• _Work instructions_
Every line in the material below that includes "behind" should be copied.

• _Dataset_
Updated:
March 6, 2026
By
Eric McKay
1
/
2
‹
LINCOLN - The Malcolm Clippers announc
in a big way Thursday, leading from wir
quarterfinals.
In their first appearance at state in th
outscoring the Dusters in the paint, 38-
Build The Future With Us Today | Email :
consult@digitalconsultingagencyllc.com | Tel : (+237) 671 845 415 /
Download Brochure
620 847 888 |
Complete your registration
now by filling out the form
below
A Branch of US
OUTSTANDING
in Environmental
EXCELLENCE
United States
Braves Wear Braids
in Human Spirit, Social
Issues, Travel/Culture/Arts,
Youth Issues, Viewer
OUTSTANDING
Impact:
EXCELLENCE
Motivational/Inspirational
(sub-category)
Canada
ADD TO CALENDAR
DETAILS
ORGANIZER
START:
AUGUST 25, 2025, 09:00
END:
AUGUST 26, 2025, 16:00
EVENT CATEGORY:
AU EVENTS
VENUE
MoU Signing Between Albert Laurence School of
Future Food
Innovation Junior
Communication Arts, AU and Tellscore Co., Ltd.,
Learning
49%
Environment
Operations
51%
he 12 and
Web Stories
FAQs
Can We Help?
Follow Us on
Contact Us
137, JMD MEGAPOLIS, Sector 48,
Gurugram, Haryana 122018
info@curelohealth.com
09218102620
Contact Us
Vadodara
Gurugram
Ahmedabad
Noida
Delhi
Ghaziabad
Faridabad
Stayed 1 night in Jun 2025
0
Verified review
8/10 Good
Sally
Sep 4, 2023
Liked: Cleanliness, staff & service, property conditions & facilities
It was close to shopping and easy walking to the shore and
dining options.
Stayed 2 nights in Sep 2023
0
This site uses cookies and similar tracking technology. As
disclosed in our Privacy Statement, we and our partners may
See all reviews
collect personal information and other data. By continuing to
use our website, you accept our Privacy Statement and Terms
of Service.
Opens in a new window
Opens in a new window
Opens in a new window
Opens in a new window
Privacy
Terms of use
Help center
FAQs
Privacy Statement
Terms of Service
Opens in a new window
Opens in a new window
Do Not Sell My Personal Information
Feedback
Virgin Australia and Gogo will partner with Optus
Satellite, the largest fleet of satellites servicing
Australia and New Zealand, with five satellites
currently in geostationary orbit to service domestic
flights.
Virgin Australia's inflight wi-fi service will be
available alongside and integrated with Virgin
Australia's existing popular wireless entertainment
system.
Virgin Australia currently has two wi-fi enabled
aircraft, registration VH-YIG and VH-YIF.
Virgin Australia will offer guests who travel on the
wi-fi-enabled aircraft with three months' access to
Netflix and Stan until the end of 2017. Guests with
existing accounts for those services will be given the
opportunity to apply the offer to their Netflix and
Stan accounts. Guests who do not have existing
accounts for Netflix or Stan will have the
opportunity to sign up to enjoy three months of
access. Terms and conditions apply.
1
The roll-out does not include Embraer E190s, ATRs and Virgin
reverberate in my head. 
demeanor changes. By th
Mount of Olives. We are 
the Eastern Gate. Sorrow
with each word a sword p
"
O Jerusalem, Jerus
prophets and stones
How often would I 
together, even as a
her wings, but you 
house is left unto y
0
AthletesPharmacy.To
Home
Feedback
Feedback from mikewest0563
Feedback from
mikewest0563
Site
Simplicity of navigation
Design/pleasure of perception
...
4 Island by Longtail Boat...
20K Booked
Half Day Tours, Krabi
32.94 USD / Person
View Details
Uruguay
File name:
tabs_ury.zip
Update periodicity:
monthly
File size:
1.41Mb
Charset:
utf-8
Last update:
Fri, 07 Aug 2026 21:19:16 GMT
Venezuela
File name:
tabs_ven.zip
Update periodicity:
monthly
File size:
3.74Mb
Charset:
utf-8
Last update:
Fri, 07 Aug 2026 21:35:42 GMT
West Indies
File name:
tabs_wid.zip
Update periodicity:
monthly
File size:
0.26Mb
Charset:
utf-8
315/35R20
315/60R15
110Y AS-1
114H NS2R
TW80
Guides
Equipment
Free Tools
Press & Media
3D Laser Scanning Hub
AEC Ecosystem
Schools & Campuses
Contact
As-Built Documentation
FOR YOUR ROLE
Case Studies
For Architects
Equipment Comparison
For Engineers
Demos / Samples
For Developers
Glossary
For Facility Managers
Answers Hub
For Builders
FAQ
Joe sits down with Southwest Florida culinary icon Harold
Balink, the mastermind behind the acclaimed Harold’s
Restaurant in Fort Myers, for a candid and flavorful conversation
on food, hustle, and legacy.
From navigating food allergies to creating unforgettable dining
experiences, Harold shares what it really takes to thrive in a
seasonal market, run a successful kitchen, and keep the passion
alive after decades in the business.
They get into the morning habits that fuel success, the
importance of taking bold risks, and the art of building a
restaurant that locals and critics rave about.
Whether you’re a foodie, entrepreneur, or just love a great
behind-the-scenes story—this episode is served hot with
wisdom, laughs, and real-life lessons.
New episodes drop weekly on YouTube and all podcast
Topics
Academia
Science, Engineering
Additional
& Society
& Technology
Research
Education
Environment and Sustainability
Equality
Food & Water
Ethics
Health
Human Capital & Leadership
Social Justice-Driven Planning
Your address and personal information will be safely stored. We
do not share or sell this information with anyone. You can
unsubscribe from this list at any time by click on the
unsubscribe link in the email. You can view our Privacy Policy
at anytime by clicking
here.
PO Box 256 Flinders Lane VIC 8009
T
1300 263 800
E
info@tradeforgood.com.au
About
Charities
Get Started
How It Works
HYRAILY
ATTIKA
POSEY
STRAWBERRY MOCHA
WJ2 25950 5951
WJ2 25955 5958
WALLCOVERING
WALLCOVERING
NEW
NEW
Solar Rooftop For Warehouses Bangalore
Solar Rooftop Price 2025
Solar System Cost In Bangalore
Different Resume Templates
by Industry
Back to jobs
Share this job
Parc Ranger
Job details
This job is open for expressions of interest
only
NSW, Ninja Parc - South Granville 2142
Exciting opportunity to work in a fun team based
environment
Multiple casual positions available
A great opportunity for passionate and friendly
==
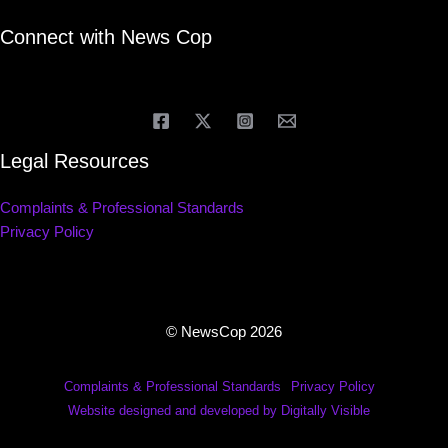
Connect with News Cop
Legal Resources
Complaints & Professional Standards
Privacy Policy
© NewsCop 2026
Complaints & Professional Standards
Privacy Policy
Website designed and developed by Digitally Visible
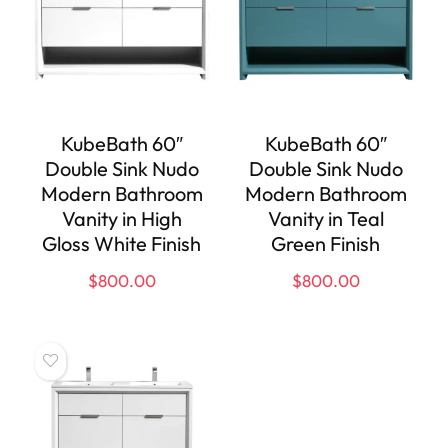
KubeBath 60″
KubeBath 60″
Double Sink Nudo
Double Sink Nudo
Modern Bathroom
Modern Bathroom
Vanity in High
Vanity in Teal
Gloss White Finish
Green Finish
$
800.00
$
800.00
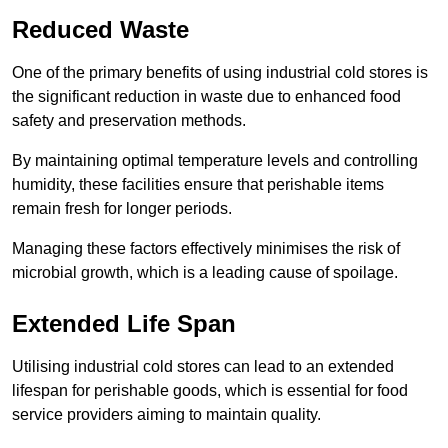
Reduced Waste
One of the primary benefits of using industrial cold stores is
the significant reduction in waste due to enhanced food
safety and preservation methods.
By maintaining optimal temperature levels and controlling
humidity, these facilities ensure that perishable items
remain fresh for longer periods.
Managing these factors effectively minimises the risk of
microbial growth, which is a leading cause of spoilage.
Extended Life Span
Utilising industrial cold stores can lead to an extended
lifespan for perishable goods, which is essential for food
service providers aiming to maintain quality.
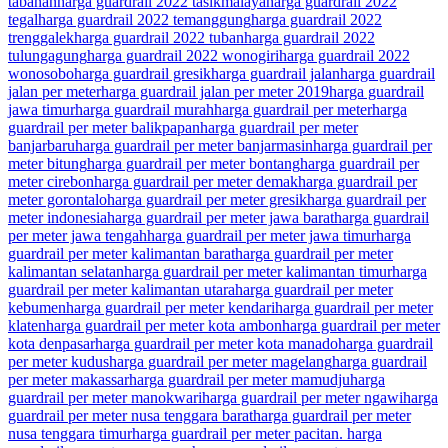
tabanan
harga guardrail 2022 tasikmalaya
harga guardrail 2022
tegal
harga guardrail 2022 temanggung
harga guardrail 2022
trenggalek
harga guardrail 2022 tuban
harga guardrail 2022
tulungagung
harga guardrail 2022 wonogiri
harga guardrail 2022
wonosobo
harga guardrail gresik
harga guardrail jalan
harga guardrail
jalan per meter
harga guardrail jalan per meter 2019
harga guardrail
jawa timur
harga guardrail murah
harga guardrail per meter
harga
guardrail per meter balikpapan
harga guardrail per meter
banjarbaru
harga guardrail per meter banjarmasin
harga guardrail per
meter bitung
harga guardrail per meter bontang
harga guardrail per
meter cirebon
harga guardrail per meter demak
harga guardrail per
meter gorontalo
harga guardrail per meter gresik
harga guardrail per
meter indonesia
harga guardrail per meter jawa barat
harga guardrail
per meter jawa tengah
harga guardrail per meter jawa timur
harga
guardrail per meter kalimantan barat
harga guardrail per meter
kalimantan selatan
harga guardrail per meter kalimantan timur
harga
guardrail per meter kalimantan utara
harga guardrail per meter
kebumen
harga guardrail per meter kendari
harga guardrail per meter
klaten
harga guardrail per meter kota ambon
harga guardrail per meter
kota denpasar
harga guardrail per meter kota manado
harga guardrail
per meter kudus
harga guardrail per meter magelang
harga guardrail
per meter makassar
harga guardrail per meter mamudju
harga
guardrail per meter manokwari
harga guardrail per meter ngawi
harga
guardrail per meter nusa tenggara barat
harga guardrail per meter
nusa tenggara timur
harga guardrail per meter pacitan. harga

• _Exercise response_
Balink, the mastermind behind the acclaimed Harold’s
behind-the-scenes story—this episode is served hot with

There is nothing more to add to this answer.